The sharp rise in wholesale gas prices is spilling over into the oil market, with looming demand for electricity generation and heating likely to further spur the sector this winter.
The spike in demand and consumption could lead the OPEC+ alliance of oil exporters, which meets in Vienna on Monday, to scale up their production plans.
"We could see an additional oil demand boost of nearly one million barrels per day (bpd) for December 2021, half of which we deem quite likely to materialise from incremental oil-for-power generation in Asia," said Bjornar Tonhaugen, an analyst Rystad Energy.
"The remaining half is more uncertain and hinges on a colder-than-normal start of winter in the Northern Hemisphere, which would drive oil for heating."
If gas prices remain prohibitively high, some countries in the Middle East and Asia may explore temporarily increasing use of their oil-fired power plants, according to Fitch analyst Dmitry Marinchenko.
Overall, oil-fired generation represents only a small portion of global electricity production, around three percent in 2019, according to the International Energy Agency (IEA).
That lags far behind 37 percent for coal and 24 percent for natural gas.
However, Tony Syme, macroeconomic expert at the University of Salford Business School, said that only "a small minority of power plants" in Britain and the US can switch between coal and gas for power generation.
"This number has been declining over the last three decades as the environmental impact of burning fossil fuels has become more important," he said.
The price of crude oil, which is subject to many other factors, has risen following the surge in gas prices, but not as sharply.
The additional demand for oil amid the gas price spike is difficult to quantify, but could be "up to 320,000 bpd... over the next six months in Asia and Europe", according to S&P Global Platts Analytics.
US bank Goldman Sachs estimated "the potential capacity for gas-to-oil substitution could be larger should gas rally further, of up to 1.35 million bpd in power and 0.6 million bpd in industry" in Asia and Europe.

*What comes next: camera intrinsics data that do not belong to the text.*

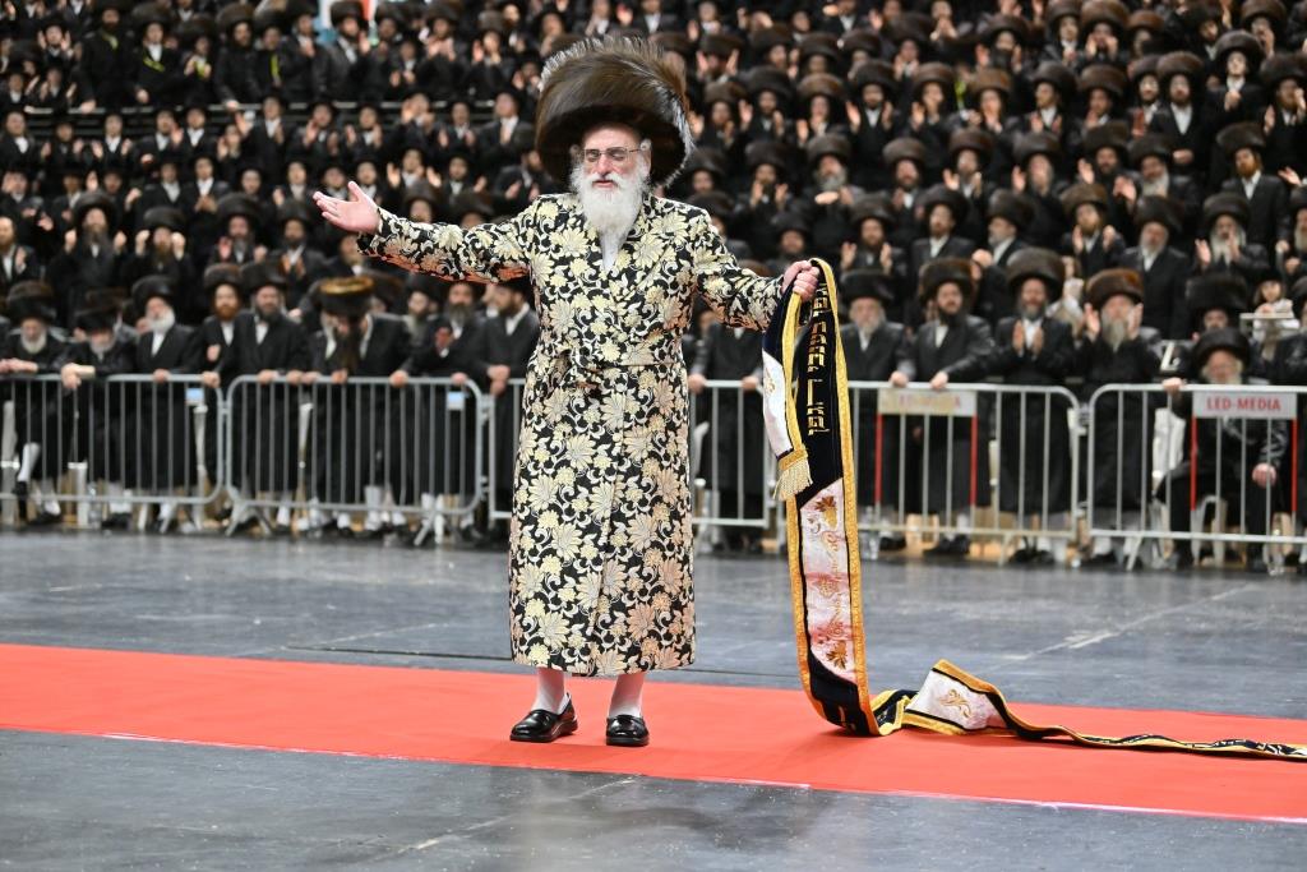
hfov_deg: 28.8
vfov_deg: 19.5
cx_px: 654
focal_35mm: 70
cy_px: 436
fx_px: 2542
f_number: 2.8
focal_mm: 70
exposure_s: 1/200
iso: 1000
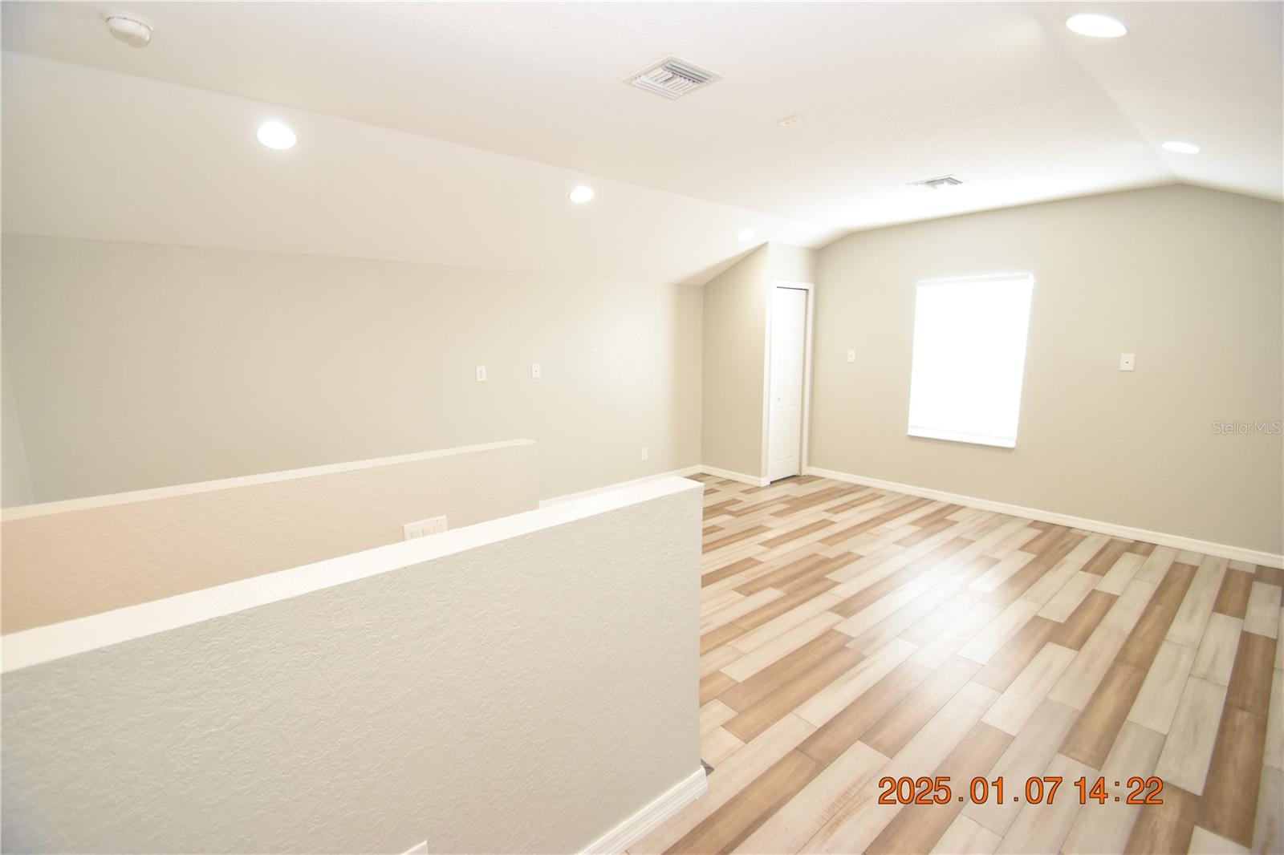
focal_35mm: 15
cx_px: 642
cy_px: 428
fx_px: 535
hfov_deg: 100.4
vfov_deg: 77.3
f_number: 3.5
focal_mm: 10
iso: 1800
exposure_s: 1/60
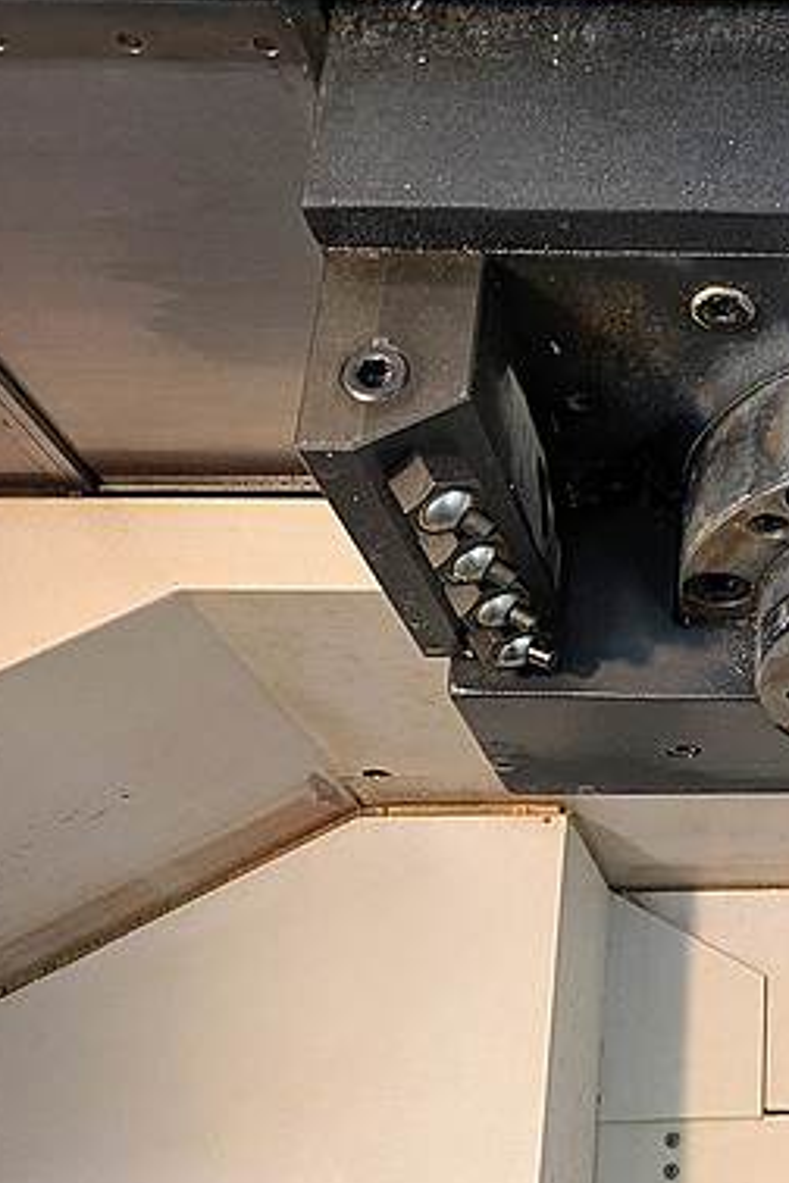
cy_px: 734
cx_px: 930
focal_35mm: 44
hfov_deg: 27.2
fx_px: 1446
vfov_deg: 44.2
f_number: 1.89
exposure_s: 1/50
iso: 248
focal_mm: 5.43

However, this volume represents only two percent of global oil demand, which is expected to pass the 100 million barrels per day mark next year, according to the Organization of Petroleum Exporting Countries, or OPEC.
"While manageable from an oil market perspective, such a one-standard deviation weather shock would nonetheless represent $5 per barrel upside to our $80 per barrel Brent forecast," Goldman Sachs said.
Members of the oil exporters' cartel and its allies, together known as OPEC+, must decide whether to ramp up oil production or risk further price inflation.
Olivier Daguin, an investor at OFI AM, told AFP the extent of the switch from gas to oil "will depend mainly on the difference in price between the two".
The gap has widened considerably in recent days.
In Europe, gas prices continue to soar.
The Title Transfer Facility (TTF), a Europe-wide virtual trading point for natural gas in the Netherlands, reached the 100 euros ($116, ?86) per megawatt-hour (MWh) mark for the first time in its history on Friday.
This is five times more than at the start of the year, while oil prices have doubled over the same period.
European gas is now roughly twice as expensive as Brent North Sea crude oil -- which cost $80.75 dollars per barrel on Tuesday, its highest price in three years -- using notoriously difficult conversion methods
"Asia spot natural gas prices are now trading at near the equivalent of $180 per barrel of Brent crude, meaning that oil's appeal as a gas substitute for power generation is almost irresistible," said Jeffrey Halley, senior market analyst at OANDA.